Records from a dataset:
----
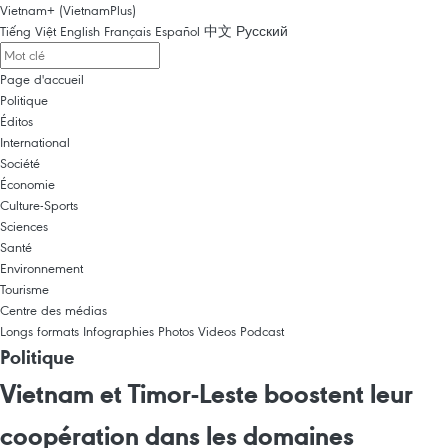
Vietnam+ (VietnamPlus)
Tiếng Việt
English
Français
Español
中文
Русский
Page d'accueil
Politique
Éditos
International
Société
Économie
Culture-Sports
Sciences
Santé
Environnement
Tourisme
Centre des médias
Longs formats
Infographies
Photos
Videos
Podcast
Politique
Vietnam et Timor-Leste boostent leur
coopération dans les domaines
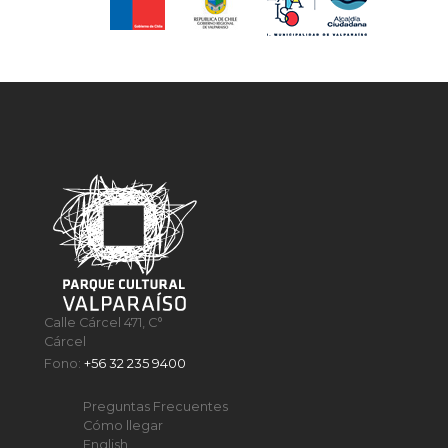
Calle Cárcel 471, C°
Cárcel
Fono:
+56 32 235 9400
Preguntas Frecuentes
Cómo llegar
English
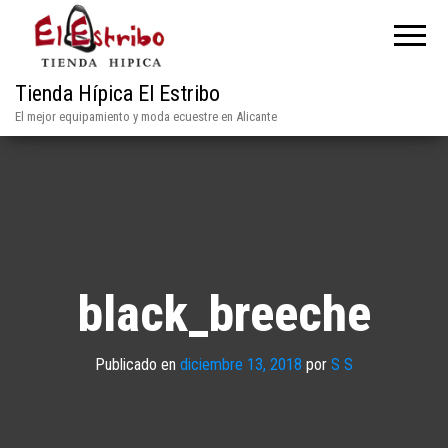
Tienda Hípica El Estribo
El mejor equipamiento y moda ecuestre en Alicante
black_breeche
Publicado en
diciembre 13, 2018
por
S S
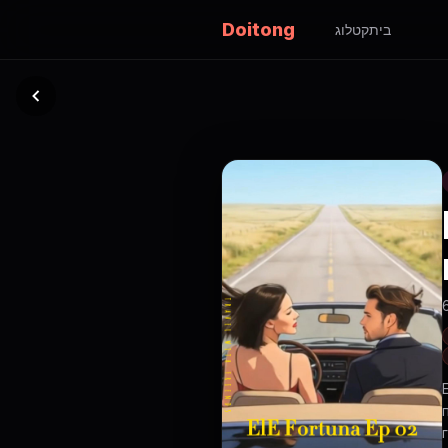
Doitong
בית
קטלוג
г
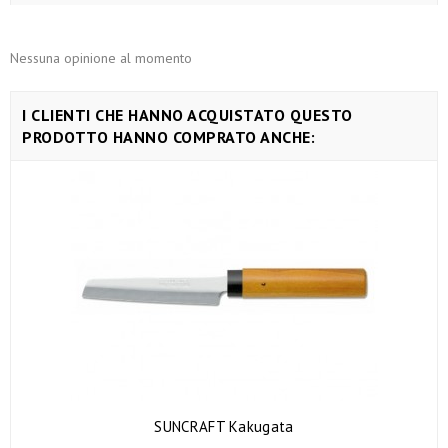
Nessuna opinione al momento
I CLIENTI CHE HANNO ACQUISTATO QUESTO
PRODOTTO HANNO COMPRATO ANCHE:
SUNCRAFT Kakugata
AGGIUNGI AL CARRELLO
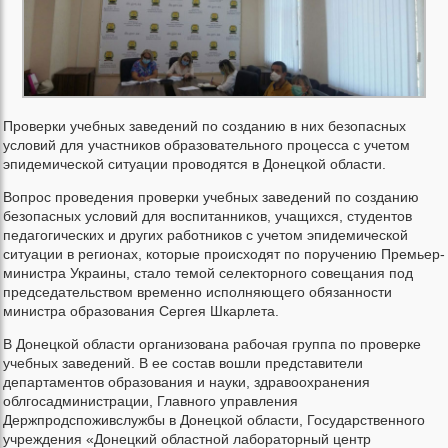
Проверки учебных заведений по созданию в них безопасных
условий для участников образовательного процесса с учетом
эпидемической ситуации проводятся в Донецкой области.
Вопрос проведения проверки учебных заведений по созданию
безопасных условий для воспитанников, учащихся, студентов
педагогических и других работников с учетом эпидемической
ситуации в регионах, которые происходят по поручению Премьер-
министра Украины, стало темой селекторного совещания под
председательством временно исполняющего обязанности
министра образования Сергея Шкарлета.
В Донецкой области организована рабочая группа по проверке
учебных заведений. В ее состав вошли представители
департаментов образования и науки, здравоохранения
облгосадминистрации, Главного управления
Держпродспоживслужбы в Донецкой области, Государственного
учреждения «Донецкий областной лабораторный центр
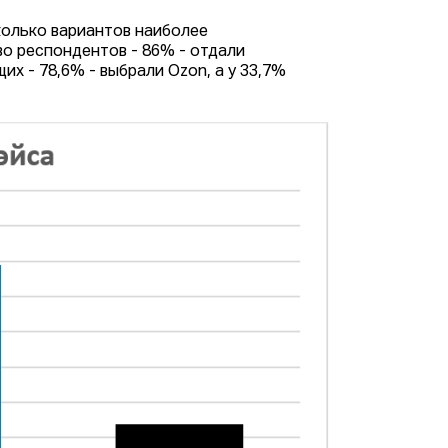
колько вариантов наиболее
о респондентов - 86% - отдали
их - 78,6% - выбрали Ozon, а у 33,7%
----
Prompt: Can you retype every line of the material above without changing a character, leaving out the pictures?

Response to the task:
Vietnam+ (VietnamPlus)
Tiếng Việt
English
Français
Español
中文
Русский
Page d'accueil
Politique
Éditos
International
Société
Économie
Culture-Sports
Sciences
Santé
Environnement
Tourisme
Centre des médias
Longs formats
Infographies
Photos
Videos
Podcast
Politique
Vietnam et Timor-Leste boostent leur
coopération dans les domaines
Calle Cárcel 471, C°
Cárcel
Fono:
+56 32 235 9400
Preguntas Frecuentes
Cómo llegar
English
Tienda Hípica El Estribo
El mejor equipamiento y moda ecuestre en Alicante
black_breeche
Publicado en
diciembre 13, 2018
por
S S
Doitong
בית
קטלוג
г
Nessuna opinione al momento
I CLIENTI CHE HANNO ACQUISTATO QUESTO
PRODOTTO HANNO COMPRATO ANCHE:
SUNCRAFT Kakugata
AGGIUNGI AL CARRELLO
Проверки учебных заведений по созданию в них безопасных
условий для участников образовательного процесса с учетом
эпидемической ситуации проводятся в Донецкой области.
Вопрос проведения проверки учебных заведений по созданию
безопасных условий для воспитанников, учащихся, студентов
педагогических и других работников с учетом эпидемической
ситуации в регионах, которые происходят по поручению Премьер-
министра Украины, стало темой селекторного совещания под
председательством временно исполняющего обязанности
министра образования Сергея Шкарлета.
В Донецкой области организована рабочая группа по проверке
учебных заведений. В ее состав вошли представители
департаментов образования и науки, здравоохранения
облгосадминистрации, Главного управления
Держпродспоживслужбы в Донецкой области, Государственного
учреждения «Донецкий областной лабораторный центр
колько вариантов наиболее
о респондентов - 86% - отдали
их - 78,6% - выбрали Ozon, а у 33,7%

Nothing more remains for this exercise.